*** Opening DATA SUPPLIED ***

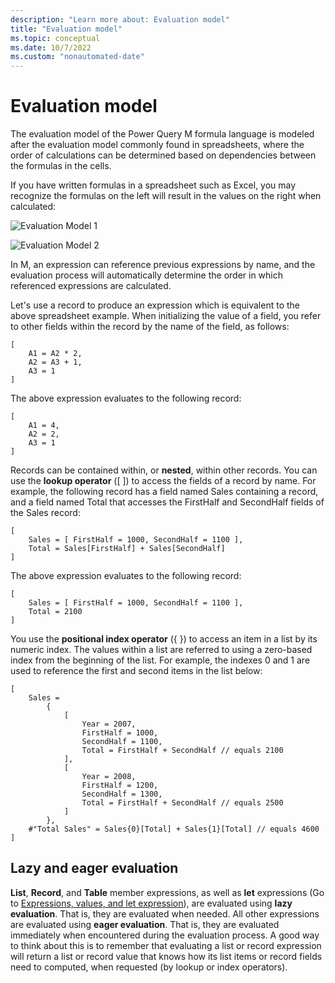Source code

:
 ```yaml
---
description: "Learn more about: Evaluation model"
title: "Evaluation model"
ms.topic: conceptual
ms.date: 10/7/2022
ms.custom: "nonautomated-date"
---
```

# Evaluation model

The evaluation model of the Power Query M formula language is modeled after the evaluation model commonly found in spreadsheets, where the order of calculations can be determined based on dependencies between the formulas in the cells.

If you have written formulas in a spreadsheet such as Excel, you may recognize the formulas on the left will result in the values on the right when calculated:

![Evaluation Model 1](media/evaluation-model-1.png "Evaluation Model 1")

![Evaluation Model 2](media/evaluation-model-2.png "Evaluation Model 2")

In M, an expression can reference previous expressions by name, and the evaluation process will automatically determine the order in which referenced expressions are calculated.

Let's use a record to produce an expression which is equivalent to the above spreadsheet example. When initializing the value of a field, you refer to other fields within the record by the name of the field, as follows:

```powerquery-m
[
    A1 = A2 * 2,
    A2 = A3 + 1,
    A3 = 1
]
```

The above expression evaluates to the following record:

```powerquery-m
[
    A1 = 4,
    A2 = 2,
    A3 = 1
]
```

Records can be contained within, or **nested**, within other records. You can use the **lookup operator** ([ ]) to access the fields of a record by name. For example, the following record has a field named Sales containing a record, and a field named Total that accesses the FirstHalf and SecondHalf fields of the Sales record:

```powerquery-m
[
    Sales = [ FirstHalf = 1000, SecondHalf = 1100 ],
    Total = Sales[FirstHalf] + Sales[SecondHalf]
]
```

The above expression evaluates to the following record:

```powerquery-m
[
    Sales = [ FirstHalf = 1000, SecondHalf = 1100 ],
    Total = 2100
]
```

You use the **positional index operator** ({ }) to access an item in a list by its numeric index. The values within a list are referred to using a zero-based index from the beginning of the list. For example, the indexes 0 and 1 are used to reference the first and second items in the list below:

```powerquery-m
[
    Sales =
        {
            [
                Year = 2007,
                FirstHalf = 1000,
                SecondHalf = 1100,
                Total = FirstHalf + SecondHalf // equals 2100
            ],
            [
                Year = 2008,
                FirstHalf = 1200,
                SecondHalf = 1300,
                Total = FirstHalf + SecondHalf // equals 2500
            ]
        },
    #"Total Sales" = Sales{0}[Total] + Sales{1}[Total] // equals 4600
]
```

## Lazy and eager evaluation

**List**, **Record**, and **Table** member expressions, as well as **let** expressions (Go to [Expressions, values, and let expression](expressions-values-and-let-expression.md)), are evaluated using **lazy evaluation**. That is, they are evaluated when needed. All other expressions are evaluated using **eager evaluation**. That is, they are evaluated immediately when encountered during the evaluation process. A good way to think about this is to remember that evaluating a list or record expression will return a list or record value that knows how its list items or record fields need to computed, when requested (by lookup or index operators).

*** Closing DATA SUPPLIED ***

* **DIRECTIONS FOR THIS TASK**
All of the records should be set down exactly, minus the pictures they hold.

* **RESULT**
Source code

:
 ```yaml
---
description: "Learn more about: Evaluation model"
title: "Evaluation model"
ms.topic: conceptual
ms.date: 10/7/2022
ms.custom: "nonautomated-date"
---
```

# Evaluation model

The evaluation model of the Power Query M formula language is modeled after the evaluation model commonly found in spreadsheets, where the order of calculations can be determined based on dependencies between the formulas in the cells.

If you have written formulas in a spreadsheet such as Excel, you may recognize the formulas on the left will result in the values on the right when calculated:

![Evaluation Model 1](media/evaluation-model-1.png "Evaluation Model 1")

![Evaluation Model 2](media/evaluation-model-2.png "Evaluation Model 2")

In M, an expression can reference previous expressions by name, and the evaluation process will automatically determine the order in which referenced expressions are calculated.

Let's use a record to produce an expression which is equivalent to the above spreadsheet example. When initializing the value of a field, you refer to other fields within the record by the name of the field, as follows:

```powerquery-m
[
    A1 = A2 * 2,
    A2 = A3 + 1,
    A3 = 1
]
```

The above expression evaluates to the following record:

```powerquery-m
[
    A1 = 4,
    A2 = 2,
    A3 = 1
]
```

Records can be contained within, or **nested**, within other records. You can use the **lookup operator** ([ ]) to access the fields of a record by name. For example, the following record has a field named Sales containing a record, and a field named Total that accesses the FirstHalf and SecondHalf fields of the Sales record:

```powerquery-m
[
    Sales = [ FirstHalf = 1000, SecondHalf = 1100 ],
    Total = Sales[FirstHalf] + Sales[SecondHalf]
]
```

The above expression evaluates to the following record:

```powerquery-m
[
    Sales = [ FirstHalf = 1000, SecondHalf = 1100 ],
    Total = 2100
]
```

You use the **positional index operator** ({ }) to access an item in a list by its numeric index. The values within a list are referred to using a zero-based index from the beginning of the list. For example, the indexes 0 and 1 are used to reference the first and second items in the list below:

```powerquery-m
[
    Sales =
        {
            [
                Year = 2007,
                FirstHalf = 1000,
                SecondHalf = 1100,
                Total = FirstHalf + SecondHalf // equals 2100
            ],
            [
                Year = 2008,
                FirstHalf = 1200,
                SecondHalf = 1300,
                Total = FirstHalf + SecondHalf // equals 2500
            ]
        },
    #"Total Sales" = Sales{0}[Total] + Sales{1}[Total] // equals 4600
]
```

## Lazy and eager evaluation

**List**, **Record**, and **Table** member expressions, as well as **let** expressions (Go to [Expressions, values, and let expression](expressions-values-and-let-expression.md)), are evaluated using **lazy evaluation**. That is, they are evaluated when needed. All other expressions are evaluated using **eager evaluation**. That is, they are evaluated immediately when encountered during the evaluation process. A good way to think about this is to remember that evaluating a list or record expression will return a list or record value that knows how its list items or record fields need to computed, when requested (by lookup or index operators).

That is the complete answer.